Corcoran Found Negligent in Park Slope Condo Sale
What do you do if you’re trying to sell an apartment with water leaks but don’t want potential buyers to know? Just make sure not to show it on rainy days! That’s the tactic some Corcoran agents were accused of in a suit involving the sale of a condo unit at 357 4th Street in…

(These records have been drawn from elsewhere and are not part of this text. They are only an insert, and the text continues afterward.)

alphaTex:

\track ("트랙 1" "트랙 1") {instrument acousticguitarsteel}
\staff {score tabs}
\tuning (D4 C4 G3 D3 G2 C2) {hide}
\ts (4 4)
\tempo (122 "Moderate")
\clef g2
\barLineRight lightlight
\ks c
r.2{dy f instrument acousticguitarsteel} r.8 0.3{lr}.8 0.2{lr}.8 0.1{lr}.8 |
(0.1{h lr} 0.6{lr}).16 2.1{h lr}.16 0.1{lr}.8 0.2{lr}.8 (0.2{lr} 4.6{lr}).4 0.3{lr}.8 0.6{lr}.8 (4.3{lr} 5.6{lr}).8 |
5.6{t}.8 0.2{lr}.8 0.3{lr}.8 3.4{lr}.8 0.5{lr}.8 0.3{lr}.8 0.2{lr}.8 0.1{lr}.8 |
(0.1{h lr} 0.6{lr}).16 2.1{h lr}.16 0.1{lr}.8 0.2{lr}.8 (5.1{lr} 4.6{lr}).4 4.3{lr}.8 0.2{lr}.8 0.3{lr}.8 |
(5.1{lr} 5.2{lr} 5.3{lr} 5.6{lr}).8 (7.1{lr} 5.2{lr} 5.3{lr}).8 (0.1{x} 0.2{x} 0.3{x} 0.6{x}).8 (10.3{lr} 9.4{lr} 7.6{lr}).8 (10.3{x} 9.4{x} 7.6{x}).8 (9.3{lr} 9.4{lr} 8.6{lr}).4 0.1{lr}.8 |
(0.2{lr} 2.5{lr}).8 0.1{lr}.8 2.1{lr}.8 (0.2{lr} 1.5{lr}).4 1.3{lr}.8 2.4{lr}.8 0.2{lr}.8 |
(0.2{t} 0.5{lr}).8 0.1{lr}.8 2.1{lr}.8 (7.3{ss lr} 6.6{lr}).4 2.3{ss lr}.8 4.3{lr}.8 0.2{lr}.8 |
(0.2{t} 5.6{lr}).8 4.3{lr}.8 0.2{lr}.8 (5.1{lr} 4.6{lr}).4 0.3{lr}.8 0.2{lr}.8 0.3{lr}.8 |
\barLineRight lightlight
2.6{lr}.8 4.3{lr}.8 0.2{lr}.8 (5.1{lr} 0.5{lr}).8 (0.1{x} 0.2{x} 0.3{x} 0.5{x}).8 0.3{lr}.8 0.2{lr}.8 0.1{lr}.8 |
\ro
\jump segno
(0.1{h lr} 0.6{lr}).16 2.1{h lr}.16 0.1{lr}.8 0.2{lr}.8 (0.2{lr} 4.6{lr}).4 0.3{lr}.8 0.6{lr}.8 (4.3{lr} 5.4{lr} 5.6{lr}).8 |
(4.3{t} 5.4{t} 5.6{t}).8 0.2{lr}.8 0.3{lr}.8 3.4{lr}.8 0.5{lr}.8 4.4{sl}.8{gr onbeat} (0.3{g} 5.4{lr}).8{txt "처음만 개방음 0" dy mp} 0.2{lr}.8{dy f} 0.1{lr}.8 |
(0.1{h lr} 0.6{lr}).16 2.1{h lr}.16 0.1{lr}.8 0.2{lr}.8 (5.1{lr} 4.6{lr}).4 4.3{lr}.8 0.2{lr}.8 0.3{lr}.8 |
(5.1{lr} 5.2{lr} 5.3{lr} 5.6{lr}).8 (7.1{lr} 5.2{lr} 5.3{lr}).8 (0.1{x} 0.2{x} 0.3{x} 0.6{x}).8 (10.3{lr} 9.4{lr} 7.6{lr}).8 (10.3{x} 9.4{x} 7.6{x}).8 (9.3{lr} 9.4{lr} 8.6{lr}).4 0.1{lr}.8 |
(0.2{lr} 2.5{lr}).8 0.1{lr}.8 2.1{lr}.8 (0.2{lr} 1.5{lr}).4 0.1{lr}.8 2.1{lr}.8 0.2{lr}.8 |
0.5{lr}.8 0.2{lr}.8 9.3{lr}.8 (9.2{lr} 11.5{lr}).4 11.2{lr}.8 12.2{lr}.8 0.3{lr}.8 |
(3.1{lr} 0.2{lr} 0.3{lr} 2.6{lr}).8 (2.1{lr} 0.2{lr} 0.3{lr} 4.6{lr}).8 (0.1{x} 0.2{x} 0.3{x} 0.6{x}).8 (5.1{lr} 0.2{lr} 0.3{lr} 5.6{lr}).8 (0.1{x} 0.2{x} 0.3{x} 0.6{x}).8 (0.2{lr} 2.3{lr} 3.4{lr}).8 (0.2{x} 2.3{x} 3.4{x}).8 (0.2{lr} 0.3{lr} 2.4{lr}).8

What do you do if you’re trying to sell an apartment with water leaks but don’t want potential buyers to know? Just make sure not to show it on rainy days! That’s the tactic some Corcoran agents were accused of in a suit involving the sale of a condo unit at 357 4th Street in Park Slope, and now the firm itself has been found “grossly negligent” and fined $35,000 by the judge in the case for failing to preserve and hand over emails that would allegedly confirm that Corcoran agents cancelled appointments on rainy days. Meanwhile, the case itself, which involves almost a million dollars in potential construction fixes and total damages of $5 million, continues on.
State Supreme Court Rules Corcoran “Negligent” [TRD]
E-mail Shows Couple’s Suit vs. Corcoran Group Holds Water [NYDN]
this falls under the category of duh on the buyer’s/renters behalf.
it’s like people who move to the ghetto in the middle of winter and then when summer nyc summer days come they bug out!
do your research! your plopping down good money! of course sellers/agents/brokers are gonna be shady, that’s the nature of the industry.
*rob*
I’m surprised that the verdict came back “negligent” rather than “fraudulent”
Right, i don’t know why an inspection wouldn’t have uncovered the problem. A water leak is pretty pervasive.
I wonder if the couple got an engineers report before they brought the place. If the agents couldn’t show the place in the rain, do you think and engineer would have caught something?
One has to believe that there are more of these incriminating emails coming down the pike. I guess it really comes down to senior management with cocky “cowboy” attitudes. Office managers should really have to justify their salaries and attitudes. At the very least watching for these problems or at least instruct the agents/brokers not to engage in such gamesmanship. Who actually knows who is directing the gamesmanship. There are two sides to the blade and the party who gets burned ultimately has the last laugh and prevails.
880K to fix the construction defects? That’s probably double the budget to rehab this wreck to begin with.
This (and the mortgage problem) is another reason to avoid 2-4 family co-ops or condos.
🙁
wait a sec…
you’re telling me I bought a condo in a house built WHEN?!?!?!?!